Honestly just once I would love if my h would go out of his way just to think about me like that. Silly thought since my h hasn't remembered my birthday for EVER. Just talking out loud.
This message has been edited by sweetgrace on Oct 28, 2007 9:33 PM
My exH did something similar to that on the evening of our first anniversary and look where that got our marriage. I can attest.......diamonds aren't forever!
It still happens. My H still surprises me with things. I have also seen that commercial and I love that necklace. I would love my H to get me that just because of what it means. A Journey Of Love....It is funny because my daughter and I were out shopping a couple weekends ago and I showed it to her and she said why don't you tell dad you want it. I guess I should because what I have learned from all of this is that they can't read your mind. It would be nice for him to get it without me knowing but in reality that won't happen-at least I don't think it will-now anyway.
We have a son going off to college next year. If only we had lots of money! Jewerly is that last thing we are thinking of.
Well, you know your DAUGHTER could tell your H, and he could surprise you with a pretty necklace that has ONE diamond in it. That wouldn't cost as much, and you would still love the surprise.
During the seven years of his infidelities, H did lots of things like that - lavish presents, hiding them in funny places, surprise presents for no reason, flowers with love notes, romantic gestures (when he wasn't screaming at me in a drunken rage).
Today, all those presents are suspect- were they bribes? coming from guilt? He says no, that they were sincere. Ha - at the time, I don't think he knew the meaning of that word. I feel that he was playing me like he was playing his OW - giving things so that he would be admired and loved. Today, I know that actions and honesty speak so much louder than presents.
So, from my perspective, don't look for diamonds when you are sleeping- look for a remorseful H who treats you with love and respect when you are awake.
This message has been edited by selfesteemseeker on Oct 29, 2007 11:56 AM
El, good for you - you deserve to be treated well, most of all by yourself.
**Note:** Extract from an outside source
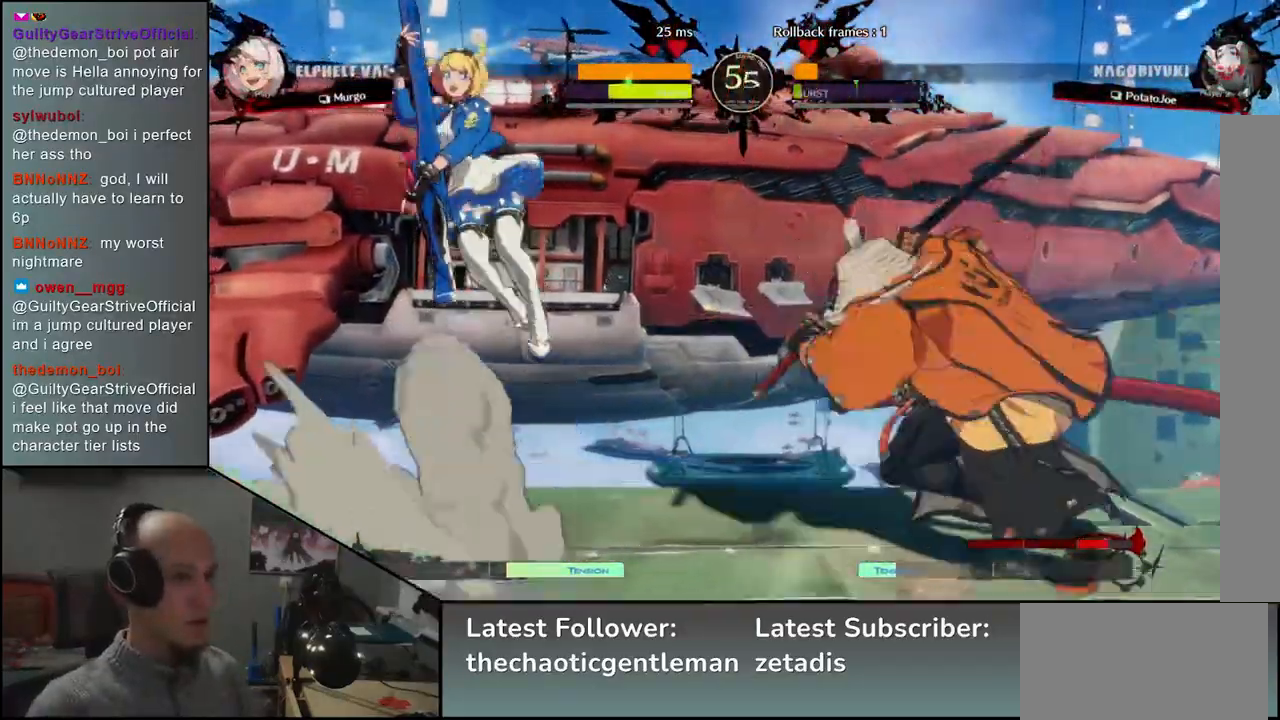
{"buttons": [], "left_stick": "center", "events": [[333, "SQUARE", "up"], [433, "left_stick", "center"]]}
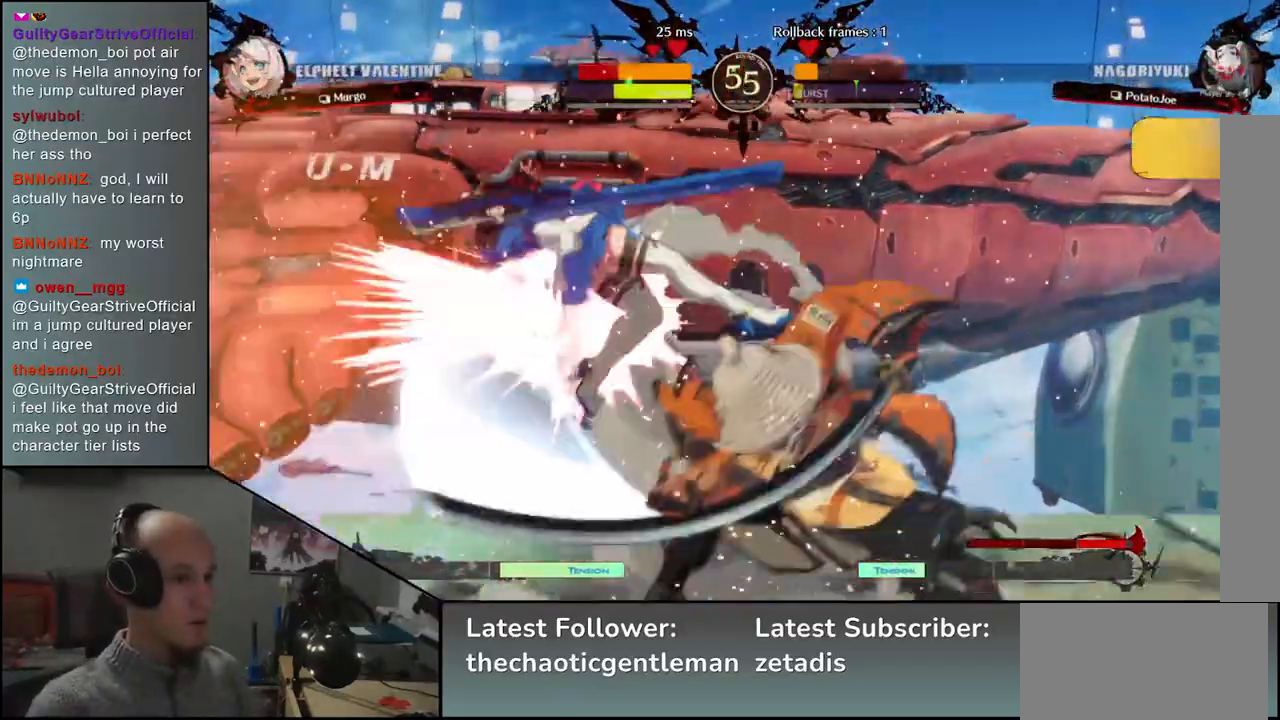
{"buttons": [], "left_stick": "center", "events": []}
My problem was the opposite - during the "dark years," when I felt so abandonned and rejected, I bought myself tons and tons of things -trying desparately to fill that void. I have tons of clothes that I don't need and now, do not even want.
I have learned that the big hole cannot be filled by things or by H - I need to do it and it is a big job that I have just begun to work on. I am glad I got the wake-up call to do it but so wish I had woken up 25 years ago. Still, better late than never.